▸ **Provided passage**
++++++++++++++++++++

Due to the security concerns always use a non-trivial secret key.
Secret key set by -s switch will override secret key assigned by
pp_secret variable in .pythonrc.py
More Information
Probably the best way to get started is to look at the documentation at
http://ppft.rtfd.io. Also, you can see a set of example scripts in
ppft.tests
. You can run the test suite with python -m ppft.tests
.
ppft
will create and execute jobs on local workers (automatically created
using python -u -m ppft
). Additionally, remote servers can be created with
ppserver
(or python -m ppft.server
), and then jobs can be distributed
to remote workers. See --help
for more details on how to configure a server.
Please feel free to submit a ticket on github, or ask a question on
stackoverflow (@Mike McKerns). If you would like to share how you use
ppft
in your work, please send an email (to mmckerns at uqfoundation dot org).
Citation
If you use ppft
to do research that leads to publication, we ask that you
acknowledge use of ppft
by citing the following in your publication:
M.M. McKerns, L. Strand, T. Sullivan, A. Fang, M.A.G. Aivazis,
"Building a framework for predictive science", Proceedings of
the 10th Python in Science Conference, 2011;
http://arxiv.org/pdf/1202.1056
Michael McKerns and Michael Aivazis,
"pathos: a framework for heterogeneous computing", 2010- ;
https://uqfoundation.github.io/project/pathos
Please see https://uqfoundation.github.io/project/pathos or http://arxiv.org/pdf/1202.1056 for further information.
- exception DestroyedServerError
Bases:
RuntimeError
- class Server(ncpus='autodetect', ppservers=(), secret=None, restart=False, proto=2, socket_timeout=3600)
Bases:
object
Parallel Python SMP execution server class
Creates Server instance
ncpus - the number of worker processes to start on the local computer, if parameter is omitted it will be set to the number of processors in the system ppservers - list of active parallel python execution servers to connect with secret - passphrase for network connections, if omitted a default passphrase will be used. It’s highly recommended to use a custom passphrase for all network connections. restart - restart the worker process after each task completion proto - protocol number for pickle module socket_timeout - socket timeout in seconds, which is the maximum time a remote job could be executed. Increase this value if you have long running jobs or decrease if connectivity to remote ppservers is often lost.
With ncpus = 1 all tasks are executed consequently. For the best performance either use the default “autodetect” value or set ncpus to the total number of processors in the system.

++++++++++++++++++++

▸ **Set exercise 1**
In the ppft documentation excerpt, what is the default value of socket_timeout for the Server class, and in what unit is it given?
▸ **Set exercise 2**
Write out word for word the part of the ppft documentation excerpt that opens with the words containing "With ncpus = 1" and closes with "in the system.".
Rely solely on the ppft documentation excerpt.

▸ **Given data**
++++++++++++++++++++

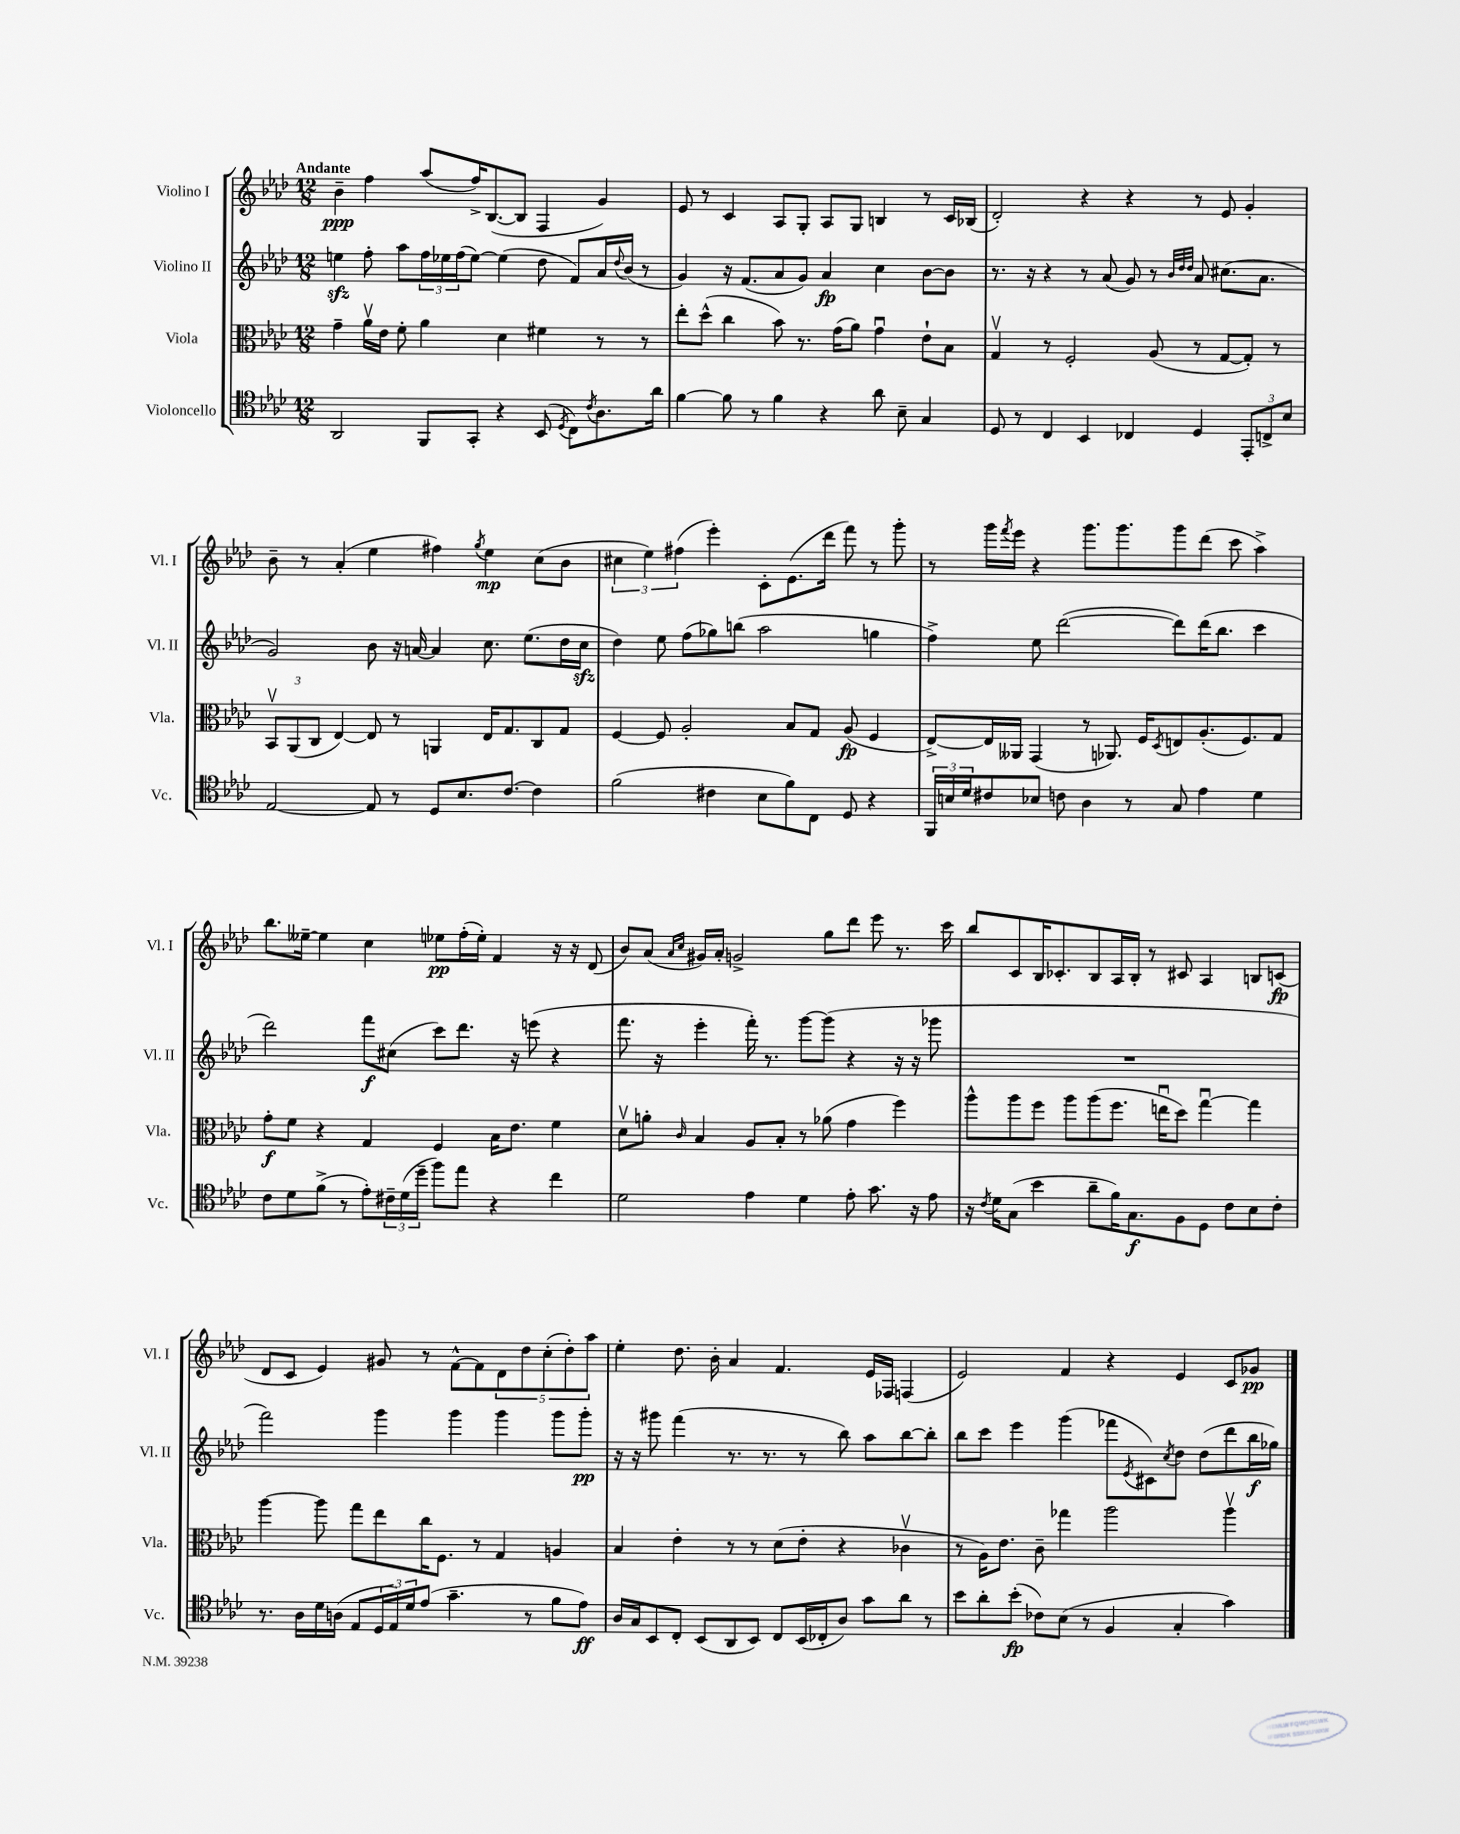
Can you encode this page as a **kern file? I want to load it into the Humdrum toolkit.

++++++++++++++++++++

▸ **Worked solution 1**
The default is 3600, given in seconds.

▸ **Worked solution 2**
With ncpus = 1 all tasks are executed consequently. For the best performance either use the default “autodetect” value or set ncpus to the total number of processors in the system.